Op grond van haar onderzoek overweegt en beslist de beroepscommissie als volgt.

1. De inhoud van de bestreden beslissing
De selectiefunctionaris heeft klagers verzoek tot plaatsing in een beperkt beveiligde inrichting (b.b.i.) met regimair verlof afgewezen.

2. De feiten
Klager is sedert 24 januari 2007 gedetineerd. Hij verbleef in het huis van bewaring/ISD Utrecht te Nieuwegein. Op 21 mei 2008 is hij geplaatst in unit B van de gevangenis Tilburg (hierna b.b.i. Tilburg), waar een regime van algehele gemeenschap geldt
en
een normaal beveiligingsniveau als bedoeld in artikel 20, tweede lid, van de Regeling tijdelijk verlaten van de inrichting (hierna: de Regeling).

3. De standpunten
3.1. Namens klager is het beroep als volgt toegelicht.
Het verzoek is afgewezen vanwege het feit dat een ongewenstverklaring voor klager is opgestuurd naar de IND. Klager is nimmer op de hoogte gesteld van een op handen zijnde ongewenstverklaring dan wel het voornemen om hem na detentie uit te zetten.
Klager beschikt nog steeds over een verblijfsvergunning tot 13 februari 2011. Het is dan ook bij klager niet duidelijk op basis waarvan hij uitgezet zou (kunnen) worden.
Er is geen sprake van een situatie als bedoeld in artikel 4, aanhef en onder l., van de Regeling.

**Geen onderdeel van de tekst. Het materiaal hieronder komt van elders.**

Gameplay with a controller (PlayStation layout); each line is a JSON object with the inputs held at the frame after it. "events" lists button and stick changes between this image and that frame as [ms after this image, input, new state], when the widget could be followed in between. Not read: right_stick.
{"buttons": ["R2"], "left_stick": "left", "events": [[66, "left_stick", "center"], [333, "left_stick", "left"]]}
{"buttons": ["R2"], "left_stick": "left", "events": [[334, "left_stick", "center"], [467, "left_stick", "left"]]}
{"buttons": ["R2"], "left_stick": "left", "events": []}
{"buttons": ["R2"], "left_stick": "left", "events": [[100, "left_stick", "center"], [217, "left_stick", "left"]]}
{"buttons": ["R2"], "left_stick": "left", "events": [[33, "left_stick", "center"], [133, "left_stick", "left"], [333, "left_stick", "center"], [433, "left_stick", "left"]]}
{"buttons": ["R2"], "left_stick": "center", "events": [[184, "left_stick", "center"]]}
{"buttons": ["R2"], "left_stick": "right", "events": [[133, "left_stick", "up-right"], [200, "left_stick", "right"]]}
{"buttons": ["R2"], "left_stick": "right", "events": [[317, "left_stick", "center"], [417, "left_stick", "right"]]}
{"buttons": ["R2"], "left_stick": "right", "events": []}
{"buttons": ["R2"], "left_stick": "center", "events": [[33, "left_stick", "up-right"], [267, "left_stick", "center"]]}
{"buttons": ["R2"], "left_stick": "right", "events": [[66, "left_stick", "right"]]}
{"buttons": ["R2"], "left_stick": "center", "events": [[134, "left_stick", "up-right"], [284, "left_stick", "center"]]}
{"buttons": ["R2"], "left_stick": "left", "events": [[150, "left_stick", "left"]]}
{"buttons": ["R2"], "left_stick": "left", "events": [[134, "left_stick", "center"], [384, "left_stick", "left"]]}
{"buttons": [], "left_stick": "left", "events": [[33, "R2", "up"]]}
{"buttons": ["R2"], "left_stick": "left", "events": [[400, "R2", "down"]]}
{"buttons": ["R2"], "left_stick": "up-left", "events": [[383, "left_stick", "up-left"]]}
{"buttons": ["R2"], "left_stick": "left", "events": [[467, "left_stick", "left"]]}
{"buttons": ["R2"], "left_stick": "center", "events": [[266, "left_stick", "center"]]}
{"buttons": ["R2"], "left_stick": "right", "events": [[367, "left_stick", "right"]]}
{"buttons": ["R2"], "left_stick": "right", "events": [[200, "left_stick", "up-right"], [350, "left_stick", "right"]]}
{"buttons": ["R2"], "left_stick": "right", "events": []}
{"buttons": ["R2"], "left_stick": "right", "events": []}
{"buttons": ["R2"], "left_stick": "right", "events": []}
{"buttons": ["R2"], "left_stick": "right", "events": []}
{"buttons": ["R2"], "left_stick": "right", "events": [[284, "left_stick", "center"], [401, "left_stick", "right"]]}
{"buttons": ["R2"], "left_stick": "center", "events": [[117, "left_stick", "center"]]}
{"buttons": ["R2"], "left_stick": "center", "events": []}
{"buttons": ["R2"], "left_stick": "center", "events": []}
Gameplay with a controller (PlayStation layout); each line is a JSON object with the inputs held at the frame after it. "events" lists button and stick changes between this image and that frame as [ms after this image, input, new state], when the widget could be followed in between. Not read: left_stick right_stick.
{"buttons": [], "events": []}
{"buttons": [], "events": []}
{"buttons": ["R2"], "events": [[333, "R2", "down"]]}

3.2. De selectiefunctionaris heeft de afwijzing van genoemd verzoek als volgt toegelicht.
Klager is, omdat er een aanvraag is gedaan voor het intrekken van zijn verblijfsvergunning en het feit dat hij niet beschikte over een aanvaardbaar verlofadres, geplaatst in de b.b.i. Tilburg, waar hij in het kader van artikel 20 van de Regeling is
uitgesloten van regimegebonden verlof. Vanuit laatstgenoemde inrichting is het voorstel gedaan om hem te plaatsen in de b.b.i. Tilburg met regimegebonden verlof. Het verlofadres is wederom benaderd en dit keer heeft de bewoonster wel gereageerd. De
politie Rotterdam heeft een positief advies gegeven ten aanzien van het verlofadres. De ongewenstverklaring van klager is nog steeds in behandeling bij de IND. Omdat klagers uitspraak nog niet onherroepelijk is, klager is in hoger beroep, verblijft hij
nog rechtmatig in Nederland en staat nog niet vast of hij kan worden uitgezet of uitgeleverd. De Vreemdelingenpolitie Rotterdam heeft aangegeven dat zij klager na einddatum detentie zullen overnemen. Tijdens zijn detentie heeft klager nimmer bezoek
ontvangen. Over zijn sociale achtergrond is zeer weinig bekend. Klager heeft in gesprekken met het b.s.d. hier weinig over losgelaten. Hij is niet getrouwd en heeft geen kinderen. Hij heeft geen sociaal netwerk in Nederland. Sinds 3 december 2007 heeft
hij geen verblijfsadres meer. Gelet op het bovenstaande lijkt klager niet geschikt om in een b.b.i. met verlofmogelijkheden te verblijven.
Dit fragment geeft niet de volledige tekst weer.